→ **DATA LISTING**:
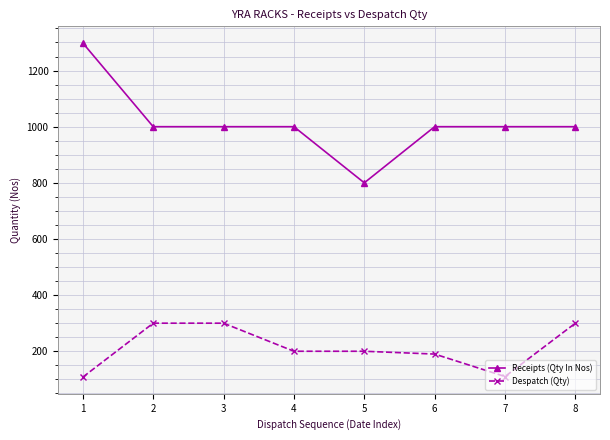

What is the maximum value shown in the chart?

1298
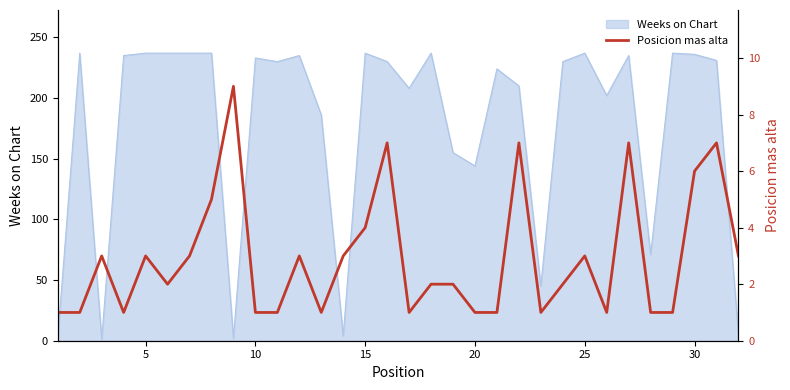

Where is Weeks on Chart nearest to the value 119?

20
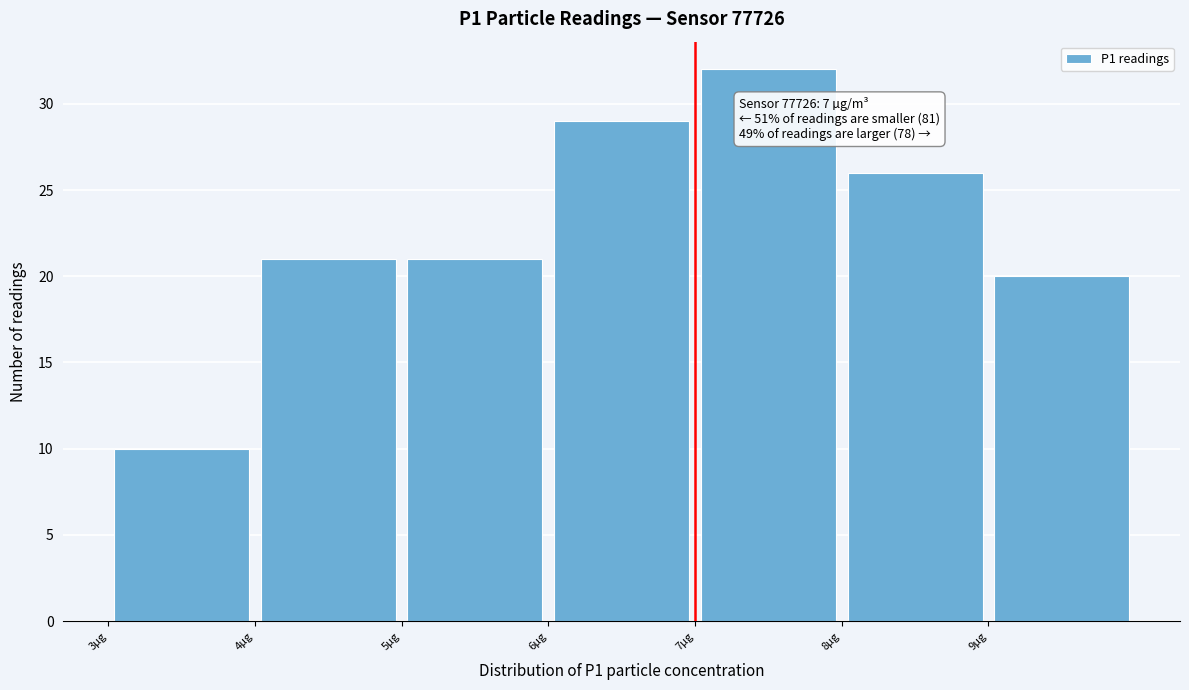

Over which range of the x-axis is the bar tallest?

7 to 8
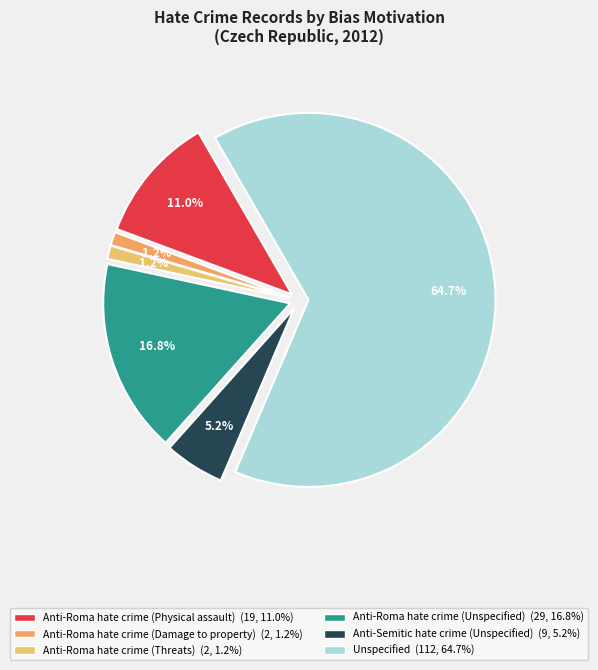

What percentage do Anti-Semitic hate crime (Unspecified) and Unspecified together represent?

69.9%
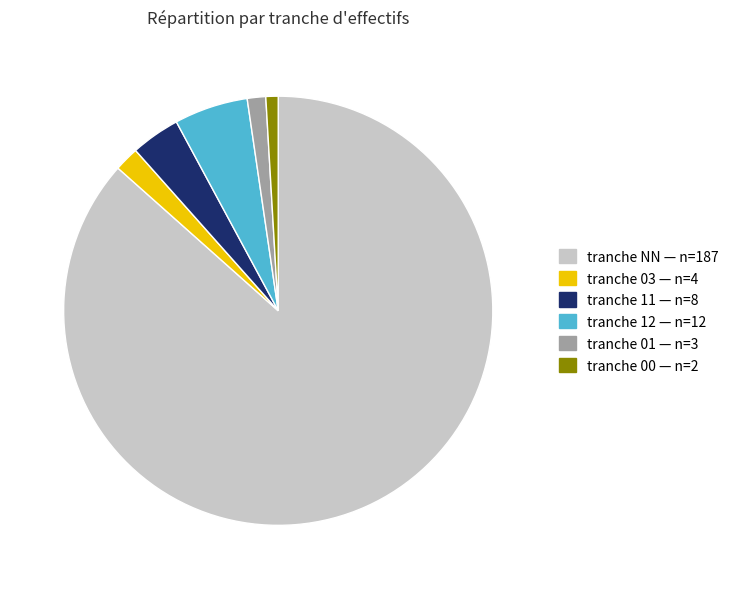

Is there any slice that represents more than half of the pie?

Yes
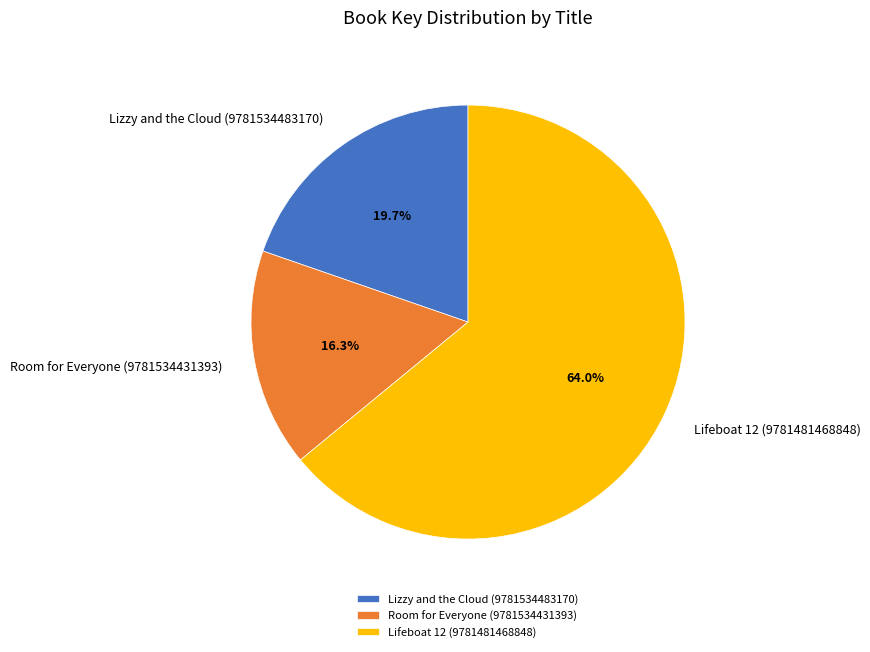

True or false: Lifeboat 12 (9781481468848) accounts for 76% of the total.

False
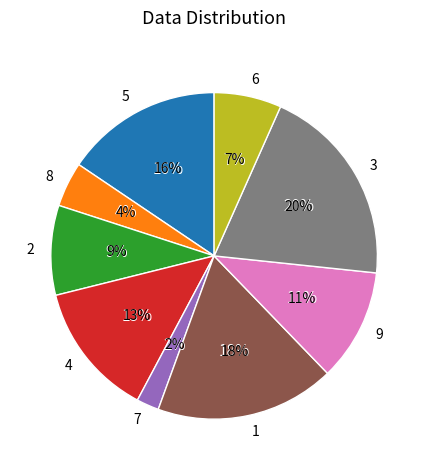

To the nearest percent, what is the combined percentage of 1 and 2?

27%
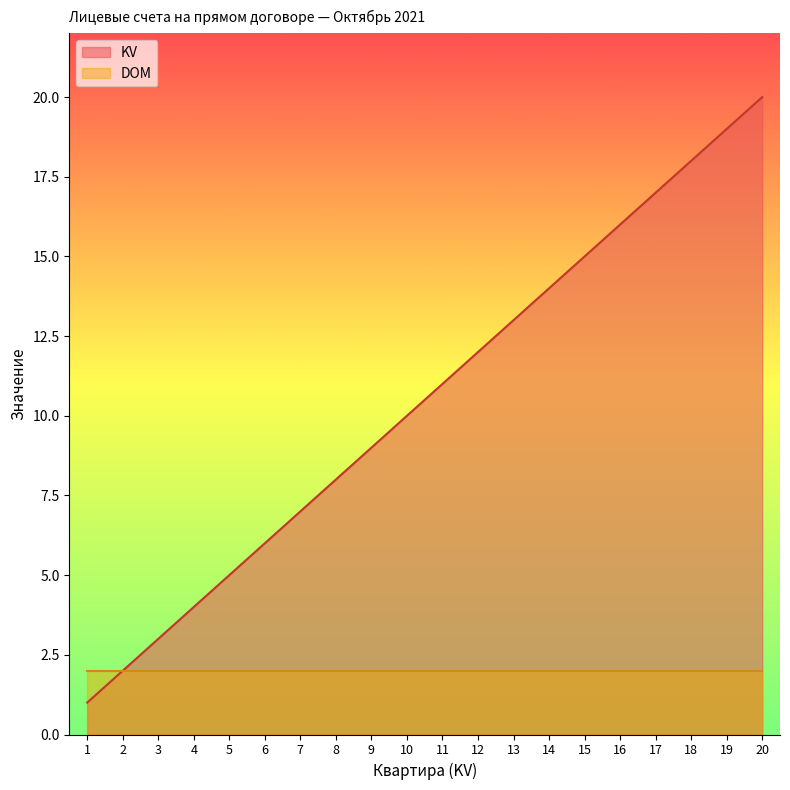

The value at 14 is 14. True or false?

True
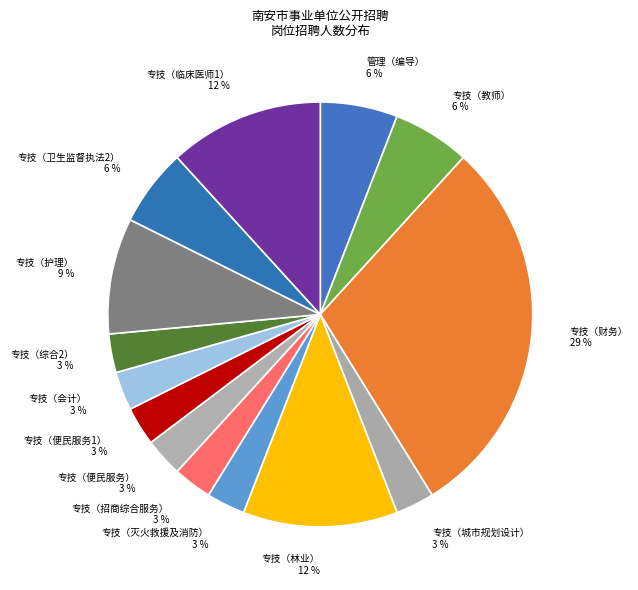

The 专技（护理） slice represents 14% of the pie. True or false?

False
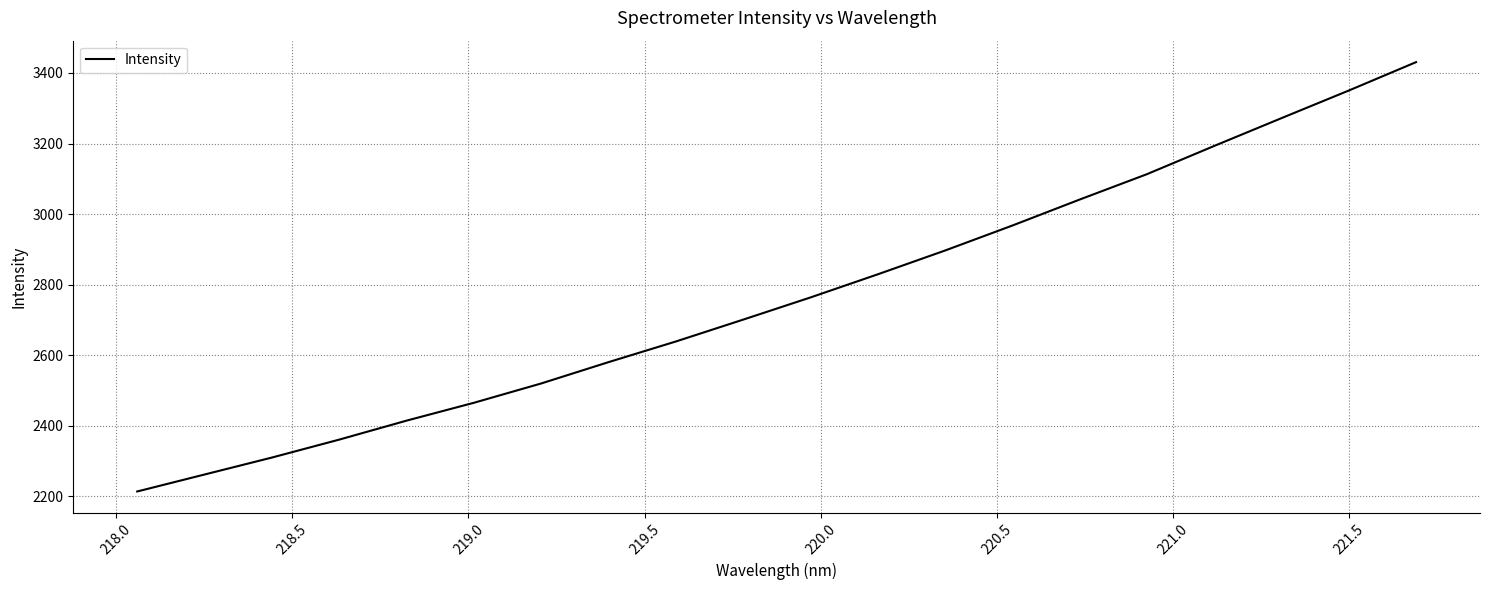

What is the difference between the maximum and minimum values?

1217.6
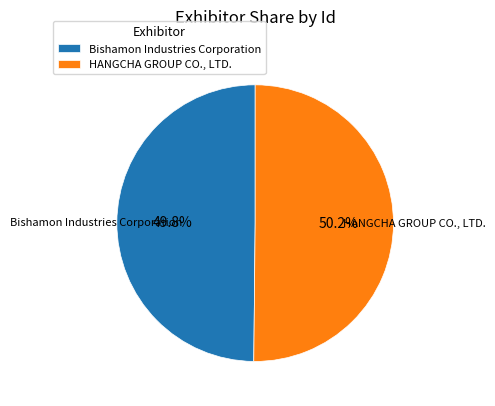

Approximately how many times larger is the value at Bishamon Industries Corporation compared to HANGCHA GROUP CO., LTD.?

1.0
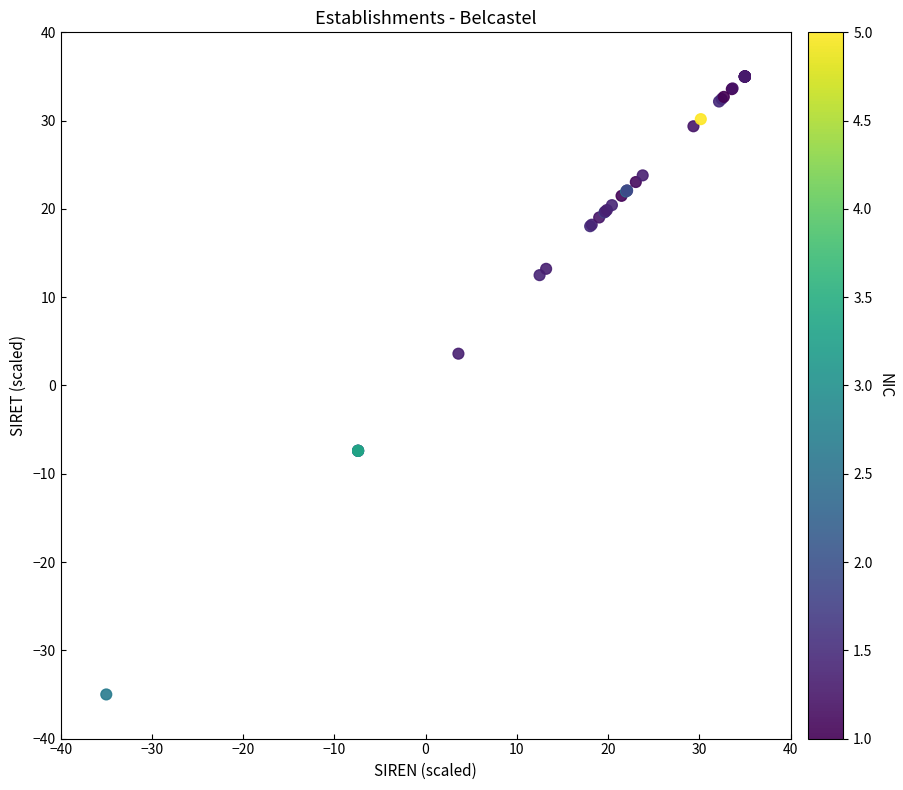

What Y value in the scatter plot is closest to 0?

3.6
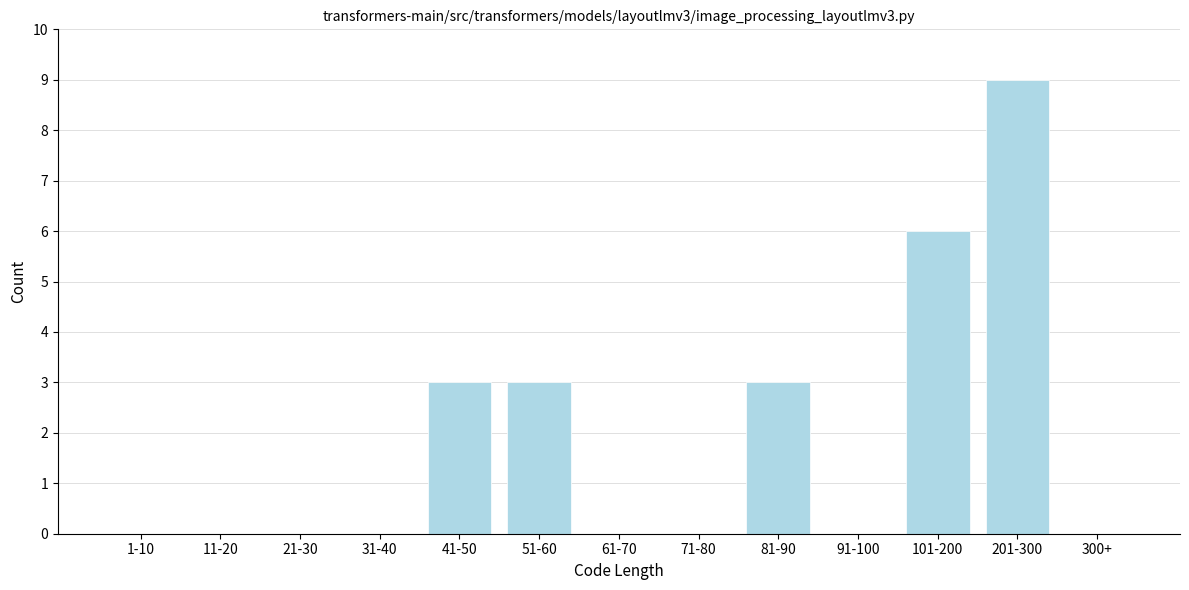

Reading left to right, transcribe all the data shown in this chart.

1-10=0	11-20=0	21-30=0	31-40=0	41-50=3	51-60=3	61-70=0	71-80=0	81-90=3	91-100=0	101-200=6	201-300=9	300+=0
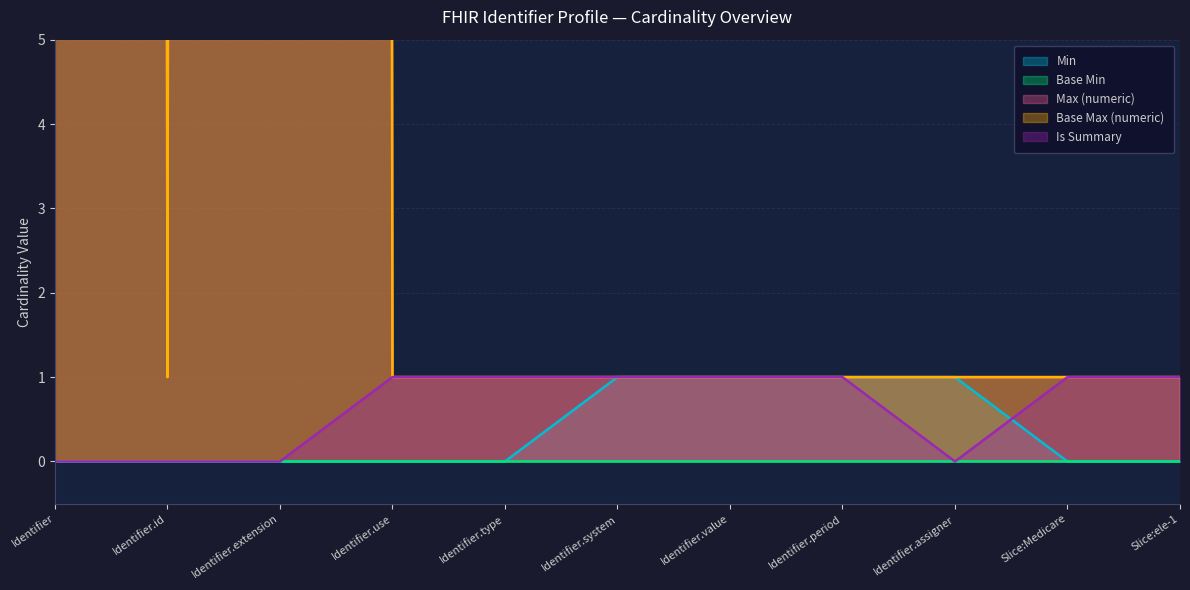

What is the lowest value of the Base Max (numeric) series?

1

→ **WHAT YOU ARE ASKED TO DO**:
Render all the items above as one numbered list with one line per number, leaving out the blank lines and the pictures.

→ **SOLUTION TO THIS PROBLEM**:
1. What is the maximum value shown in the chart?
2. 1298
3. Where is Weeks on Chart nearest to the value 119?
4. 20
5. Over which range of the x-axis is the bar tallest?
6. 7 to 8
7. What percentage do Anti-Semitic hate crime (Unspecified) and Unspecified together represent?
8. 69.9%
9. Is there any slice that represents more than half of the pie?
10. Yes
11. True or false: Lifeboat 12 (9781481468848) accounts for 76% of the total.
12. False
13. To the nearest percent, what is the combined percentage of 1 and 2?
14. 27%
15. The value at 14 is 14. True or false?
16. True
17. The 专技（护理） slice represents 14% of the pie. True or false?
18. False
19. What is the difference between the maximum and minimum values?
20. 1217.6
21. Approximately how many times larger is the value at Bishamon Industries Corporation compared to HANGCHA GROUP CO., LTD.?
22. 1.0
23. What Y value in the scatter plot is closest to 0?
24. 3.6
25. Reading left to right, transcribe all the data shown in this chart.
26. 1-10=0	11-20=0	21-30=0	31-40=0	41-50=3	51-60=3	61-70=0	71-80=0	81-90=3	91-100=0	101-200=6	201-300=9	300+=0
27. What is the lowest value of the Base Max (numeric) series?
28. 1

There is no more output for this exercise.